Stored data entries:
:::

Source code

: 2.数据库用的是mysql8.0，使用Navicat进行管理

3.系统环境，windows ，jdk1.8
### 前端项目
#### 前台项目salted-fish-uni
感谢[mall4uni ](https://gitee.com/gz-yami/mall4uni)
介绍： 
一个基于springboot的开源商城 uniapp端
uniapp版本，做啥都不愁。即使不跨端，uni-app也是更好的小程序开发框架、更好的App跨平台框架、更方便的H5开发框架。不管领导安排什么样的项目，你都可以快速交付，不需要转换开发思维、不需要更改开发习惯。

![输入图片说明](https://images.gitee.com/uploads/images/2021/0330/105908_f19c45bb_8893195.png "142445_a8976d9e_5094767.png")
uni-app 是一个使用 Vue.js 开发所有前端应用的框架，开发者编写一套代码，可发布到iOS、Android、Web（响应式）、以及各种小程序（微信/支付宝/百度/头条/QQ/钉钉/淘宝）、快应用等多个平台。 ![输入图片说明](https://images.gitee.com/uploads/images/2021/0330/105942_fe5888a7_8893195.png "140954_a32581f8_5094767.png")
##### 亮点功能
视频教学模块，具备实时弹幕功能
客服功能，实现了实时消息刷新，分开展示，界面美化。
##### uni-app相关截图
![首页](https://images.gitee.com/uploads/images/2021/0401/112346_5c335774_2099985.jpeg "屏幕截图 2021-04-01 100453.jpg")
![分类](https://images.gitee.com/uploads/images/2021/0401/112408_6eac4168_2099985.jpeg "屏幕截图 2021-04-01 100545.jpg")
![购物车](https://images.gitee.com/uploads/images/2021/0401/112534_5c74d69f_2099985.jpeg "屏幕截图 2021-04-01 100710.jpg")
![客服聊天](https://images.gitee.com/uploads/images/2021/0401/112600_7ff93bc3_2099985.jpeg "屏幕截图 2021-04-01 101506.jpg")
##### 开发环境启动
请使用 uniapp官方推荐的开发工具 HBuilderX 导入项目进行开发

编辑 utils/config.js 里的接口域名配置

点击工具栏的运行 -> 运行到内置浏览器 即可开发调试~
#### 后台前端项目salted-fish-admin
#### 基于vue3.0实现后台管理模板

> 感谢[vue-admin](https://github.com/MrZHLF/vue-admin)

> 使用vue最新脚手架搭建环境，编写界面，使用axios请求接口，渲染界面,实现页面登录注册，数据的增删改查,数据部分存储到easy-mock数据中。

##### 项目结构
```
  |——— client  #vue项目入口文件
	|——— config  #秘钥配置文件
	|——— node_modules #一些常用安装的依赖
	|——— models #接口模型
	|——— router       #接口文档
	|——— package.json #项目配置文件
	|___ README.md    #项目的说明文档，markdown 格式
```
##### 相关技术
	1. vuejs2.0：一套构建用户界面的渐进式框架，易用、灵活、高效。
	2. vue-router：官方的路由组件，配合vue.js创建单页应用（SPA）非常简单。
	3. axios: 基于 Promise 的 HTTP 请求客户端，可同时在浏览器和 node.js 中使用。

:::

● **Requirement**
All entries are to be returned word for word.

● **Answer area**
Source code

: 2.数据库用的是mysql8.0，使用Navicat进行管理

3.系统环境，windows ，jdk1.8
### 前端项目
#### 前台项目salted-fish-uni
感谢[mall4uni ](https://gitee.com/gz-yami/mall4uni)
介绍： 
一个基于springboot的开源商城 uniapp端
uniapp版本，做啥都不愁。即使不跨端，uni-app也是更好的小程序开发框架、更好的App跨平台框架、更方便的H5开发框架。不管领导安排什么样的项目，你都可以快速交付，不需要转换开发思维、不需要更改开发习惯。

![输入图片说明](https://images.gitee.com/uploads/images/2021/0330/105908_f19c45bb_8893195.png "142445_a8976d9e_5094767.png")
uni-app 是一个使用 Vue.js 开发所有前端应用的框架，开发者编写一套代码，可发布到iOS、Android、Web（响应式）、以及各种小程序（微信/支付宝/百度/头条/QQ/钉钉/淘宝）、快应用等多个平台。 ![输入图片说明](https://images.gitee.com/uploads/images/2021/0330/105942_fe5888a7_8893195.png "140954_a32581f8_5094767.png")
##### 亮点功能
视频教学模块，具备实时弹幕功能
客服功能，实现了实时消息刷新，分开展示，界面美化。
##### uni-app相关截图
![首页](https://images.gitee.com/uploads/images/2021/0401/112346_5c335774_2099985.jpeg "屏幕截图 2021-04-01 100453.jpg")
![分类](https://images.gitee.com/uploads/images/2021/0401/112408_6eac4168_2099985.jpeg "屏幕截图 2021-04-01 100545.jpg")
![购物车](https://images.gitee.com/uploads/images/2021/0401/112534_5c74d69f_2099985.jpeg "屏幕截图 2021-04-01 100710.jpg")
![客服聊天](https://images.gitee.com/uploads/images/2021/0401/112600_7ff93bc3_2099985.jpeg "屏幕截图 2021-04-01 101506.jpg")
##### 开发环境启动
请使用 uniapp官方推荐的开发工具 HBuilderX 导入项目进行开发

编辑 utils/config.js 里的接口域名配置

点击工具栏的运行 -> 运行到内置浏览器 即可开发调试~
#### 后台前端项目salted-fish-admin
#### 基于vue3.0实现后台管理模板

> 感谢[vue-admin](https://github.com/MrZHLF/vue-admin)

> 使用vue最新脚手架搭建环境，编写界面，使用axios请求接口，渲染界面,实现页面登录注册，数据的增删改查,数据部分存储到easy-mock数据中。

##### 项目结构
```
  |——— client  #vue项目入口文件
	|——— config  #秘钥配置文件
	|——— node_modules #一些常用安装的依赖
	|——— models #接口模型
	|——— router       #接口文档
	|——— package.json #项目配置文件
	|___ README.md    #项目的说明文档，markdown 格式
```
##### 相关技术
	1. vuejs2.0：一套构建用户界面的渐进式框架，易用、灵活、高效。
	2. vue-router：官方的路由组件，配合vue.js创建单页应用（SPA）非常简单。
	3. axios: 基于 Promise 的 HTTP 请求客户端，可同时在浏览器和 node.js 中使用。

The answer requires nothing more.